Hendrik Jans de Wilde, 1936 proponent, gekomen van Wieringen, intrededienst 20 juli
1941 te Stadskanaal, gecombineerd met ingang van 20 juli 1941 met Assen, afscheidsdienst
28 juli 1946, vertrokken naar Balk, overleden 25 maart 1977 te Zutphen [NOTE Doopsgezind
Jaarboekje 1978, blz. 12 - 15: in memoriam] .
da. Martha Knot, 1939 proponent, gekomen van Zijldijk, intrededienst 6 oktober 1946,
eveneens beroepen te Assen, afscheidsdienst 19 oktober 1947, vertrokken naar Hallum
i.v.m. a.s. huwelijk.
vacant: 1948 - 1951
da. Hindrika Geziena Zijlstra, geboren 1895, godsdienstonderwijzeres, gekomen van
Ternaard, intrededienst 13 januari 1952, gecombineerd met de doopsgezinde kring Emmen,
1 augustus 1959 met 'emeritaat', afscheidsdienst gehouden op 18 september 1959, overleden
2 maart 1977 te Ter Apel (Gr.) [NOTE Doopsgezind Jaarboekje 1978, blz. 8,9: in memeriam]

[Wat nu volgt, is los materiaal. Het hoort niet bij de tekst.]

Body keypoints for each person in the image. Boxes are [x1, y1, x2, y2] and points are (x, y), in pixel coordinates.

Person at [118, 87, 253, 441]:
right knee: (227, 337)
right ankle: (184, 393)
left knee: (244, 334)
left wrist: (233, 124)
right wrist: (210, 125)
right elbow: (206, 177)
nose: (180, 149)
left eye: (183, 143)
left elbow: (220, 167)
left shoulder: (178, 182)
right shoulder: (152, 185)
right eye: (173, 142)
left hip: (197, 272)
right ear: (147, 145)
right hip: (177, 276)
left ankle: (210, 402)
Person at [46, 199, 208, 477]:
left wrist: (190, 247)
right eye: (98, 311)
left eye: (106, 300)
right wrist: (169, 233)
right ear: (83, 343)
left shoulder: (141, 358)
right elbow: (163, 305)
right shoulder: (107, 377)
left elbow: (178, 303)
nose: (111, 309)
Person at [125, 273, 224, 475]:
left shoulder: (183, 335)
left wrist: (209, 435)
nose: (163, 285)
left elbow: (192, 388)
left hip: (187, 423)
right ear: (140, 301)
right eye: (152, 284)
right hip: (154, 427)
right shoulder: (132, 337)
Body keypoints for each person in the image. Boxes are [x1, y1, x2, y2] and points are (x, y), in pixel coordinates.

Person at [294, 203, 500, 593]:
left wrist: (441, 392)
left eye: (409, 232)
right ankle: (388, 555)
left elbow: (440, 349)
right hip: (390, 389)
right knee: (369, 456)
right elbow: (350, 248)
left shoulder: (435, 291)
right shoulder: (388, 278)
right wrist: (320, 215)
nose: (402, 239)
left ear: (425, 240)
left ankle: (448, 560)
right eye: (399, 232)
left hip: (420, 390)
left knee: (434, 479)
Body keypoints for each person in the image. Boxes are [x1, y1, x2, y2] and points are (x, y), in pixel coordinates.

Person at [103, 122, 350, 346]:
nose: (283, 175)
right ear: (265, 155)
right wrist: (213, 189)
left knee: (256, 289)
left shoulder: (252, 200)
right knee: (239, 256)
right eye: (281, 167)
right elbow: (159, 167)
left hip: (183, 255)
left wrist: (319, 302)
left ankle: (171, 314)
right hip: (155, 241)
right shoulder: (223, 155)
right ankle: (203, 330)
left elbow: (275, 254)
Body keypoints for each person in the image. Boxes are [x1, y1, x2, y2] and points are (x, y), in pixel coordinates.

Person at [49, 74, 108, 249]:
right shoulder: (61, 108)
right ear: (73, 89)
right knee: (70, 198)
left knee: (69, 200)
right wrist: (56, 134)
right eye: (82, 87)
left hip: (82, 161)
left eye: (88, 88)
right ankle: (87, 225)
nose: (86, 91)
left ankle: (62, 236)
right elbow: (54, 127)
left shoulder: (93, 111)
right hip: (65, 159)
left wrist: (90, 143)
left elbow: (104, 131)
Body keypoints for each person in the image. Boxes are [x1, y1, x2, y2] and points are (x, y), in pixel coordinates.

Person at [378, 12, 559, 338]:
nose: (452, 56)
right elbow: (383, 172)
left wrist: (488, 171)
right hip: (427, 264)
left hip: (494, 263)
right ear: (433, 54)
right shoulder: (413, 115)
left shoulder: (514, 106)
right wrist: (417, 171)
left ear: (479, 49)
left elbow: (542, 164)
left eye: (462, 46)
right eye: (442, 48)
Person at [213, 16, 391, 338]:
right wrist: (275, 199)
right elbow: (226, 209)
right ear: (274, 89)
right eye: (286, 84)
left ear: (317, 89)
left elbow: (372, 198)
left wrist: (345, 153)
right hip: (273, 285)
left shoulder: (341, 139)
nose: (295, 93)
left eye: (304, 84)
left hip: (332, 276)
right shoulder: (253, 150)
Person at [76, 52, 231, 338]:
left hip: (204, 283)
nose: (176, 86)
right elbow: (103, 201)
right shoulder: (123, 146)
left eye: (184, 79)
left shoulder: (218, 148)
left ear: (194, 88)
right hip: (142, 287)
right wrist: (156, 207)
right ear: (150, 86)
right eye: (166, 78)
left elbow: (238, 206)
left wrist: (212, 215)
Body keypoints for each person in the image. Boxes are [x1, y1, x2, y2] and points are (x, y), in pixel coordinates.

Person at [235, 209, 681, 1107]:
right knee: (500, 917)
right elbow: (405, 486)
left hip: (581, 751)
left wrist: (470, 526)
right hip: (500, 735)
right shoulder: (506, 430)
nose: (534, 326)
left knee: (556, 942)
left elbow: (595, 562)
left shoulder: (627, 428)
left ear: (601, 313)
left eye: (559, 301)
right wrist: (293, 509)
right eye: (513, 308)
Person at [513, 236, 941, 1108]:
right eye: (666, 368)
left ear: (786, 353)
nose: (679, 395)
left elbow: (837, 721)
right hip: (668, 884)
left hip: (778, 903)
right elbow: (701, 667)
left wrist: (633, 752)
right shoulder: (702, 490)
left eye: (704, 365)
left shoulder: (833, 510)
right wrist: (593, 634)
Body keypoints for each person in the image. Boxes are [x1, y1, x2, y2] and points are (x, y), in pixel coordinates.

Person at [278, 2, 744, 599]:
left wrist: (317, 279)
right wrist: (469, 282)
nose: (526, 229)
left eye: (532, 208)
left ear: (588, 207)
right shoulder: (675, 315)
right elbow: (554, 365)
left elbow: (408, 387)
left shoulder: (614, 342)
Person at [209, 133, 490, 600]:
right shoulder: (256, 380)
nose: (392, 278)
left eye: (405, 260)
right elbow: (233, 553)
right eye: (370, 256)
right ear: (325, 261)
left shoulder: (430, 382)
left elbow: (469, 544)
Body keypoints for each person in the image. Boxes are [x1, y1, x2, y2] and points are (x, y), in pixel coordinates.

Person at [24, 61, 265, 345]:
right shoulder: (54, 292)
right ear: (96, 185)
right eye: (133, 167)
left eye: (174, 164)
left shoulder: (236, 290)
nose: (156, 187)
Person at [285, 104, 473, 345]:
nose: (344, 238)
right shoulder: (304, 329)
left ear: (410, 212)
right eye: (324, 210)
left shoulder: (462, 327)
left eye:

da. Johanna Wilhelmina Zuidema, 1951 proponent, predikante te Veendam , eveneens beroepen
te Stadskanaal, intrededienst 14 mei 1961, 28 mei 1967 afscheidsdienst, vertrokken
naar Joure.
vacant: 1969 - 1972, in de periode 1972-1978 werd samengewerkt met de NPB (Nederlandse
Protestanten Bond), afdeling Nieuw-Buinen.
da. Molly de Winter, 1984 proponent, beroepen in het samenwerkingsverband van de gemeenten
Sappemeer-Noordbroek, Winschoten, Veendam, intrededienst 10 mei 1981 en Stadskanaal,
intrede-dienst 17 mei 1981, afscheidsdienst 27 november 1988 (wegens vervroegd emeritaat.)
De Doopsgezinde gemeente Stadskanaal fuseerde op 20 augustus 1989 met de Doopsgezinde
gemeente Midwolda ca., gevestigd te Winschoten en werd voortgezet onder der de naam:
Doopsgezinde gemeente Oost Groningen.